So, we have had a call open with MSPS for more than a few days and the problem became worse yesterday, so much so that we escalated from SEV B to a SEV A. That seemed to get MSPS attention finally.
We enabled Troubleshooting Logs for OLK2011 and uploaded these logs to MS. Within a short space of time the SHD was showing an issue that was being investigated. A little while longer the SHD changed to a more specific notice regarding EWS and application memory (Incident ID EX3517):
Microsoft is working to restore service for some customers served from the European region that are experiencing intermittent connectivity issues when using the Exchange Web Service (EWS). Outlook Web App and Outlook client connectivity is unaffected. Investigation determined that memory utilization and CPU consumption for EWS specific service was unexpectedly high. Exchange Online engineers are recycling the affected EWS application pools to mitigate end-user impact.

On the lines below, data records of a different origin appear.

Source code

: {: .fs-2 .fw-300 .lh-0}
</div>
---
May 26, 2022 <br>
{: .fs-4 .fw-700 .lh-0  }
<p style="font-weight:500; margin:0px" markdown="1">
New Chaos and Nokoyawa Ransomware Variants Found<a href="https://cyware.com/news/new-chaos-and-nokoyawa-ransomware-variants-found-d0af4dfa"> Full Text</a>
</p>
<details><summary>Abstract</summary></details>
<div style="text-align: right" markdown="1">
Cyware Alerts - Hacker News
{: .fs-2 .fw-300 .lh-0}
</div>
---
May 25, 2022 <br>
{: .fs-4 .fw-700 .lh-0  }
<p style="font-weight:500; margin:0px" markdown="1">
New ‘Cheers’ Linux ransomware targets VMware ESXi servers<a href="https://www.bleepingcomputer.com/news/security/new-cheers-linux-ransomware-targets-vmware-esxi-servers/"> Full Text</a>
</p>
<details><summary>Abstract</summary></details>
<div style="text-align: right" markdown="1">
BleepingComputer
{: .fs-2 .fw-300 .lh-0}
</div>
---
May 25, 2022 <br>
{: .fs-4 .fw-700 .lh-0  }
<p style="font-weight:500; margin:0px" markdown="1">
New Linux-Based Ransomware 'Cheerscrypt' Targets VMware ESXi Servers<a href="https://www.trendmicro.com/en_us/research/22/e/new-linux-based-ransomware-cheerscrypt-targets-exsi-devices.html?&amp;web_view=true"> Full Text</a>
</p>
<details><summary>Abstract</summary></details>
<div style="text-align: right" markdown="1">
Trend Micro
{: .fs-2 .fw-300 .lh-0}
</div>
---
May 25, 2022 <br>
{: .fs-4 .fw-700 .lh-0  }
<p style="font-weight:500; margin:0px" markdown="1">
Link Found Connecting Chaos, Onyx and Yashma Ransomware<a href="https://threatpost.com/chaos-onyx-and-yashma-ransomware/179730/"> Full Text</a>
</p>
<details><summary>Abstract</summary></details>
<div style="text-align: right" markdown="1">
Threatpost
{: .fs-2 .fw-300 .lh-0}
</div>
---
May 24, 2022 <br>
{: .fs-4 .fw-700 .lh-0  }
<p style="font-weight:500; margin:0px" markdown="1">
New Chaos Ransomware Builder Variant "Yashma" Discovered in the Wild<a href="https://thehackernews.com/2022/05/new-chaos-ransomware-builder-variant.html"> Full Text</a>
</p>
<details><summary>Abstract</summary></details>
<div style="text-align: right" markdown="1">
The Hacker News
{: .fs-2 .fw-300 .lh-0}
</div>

As seems to be common with MS, it is up to the customer to prove the issue is not your own but Microsoft's. You need to jump through the hoops to get the point rammed home for them to act. I am surprised there isn't a more proactive approach to what appear to be resource issues on application pools, since the majority of It departments have monitoring for their own in-house services. And even more surprised that it sounds like the rebooted a few servers to fix things..
Oh, and we're not seeing any issues today.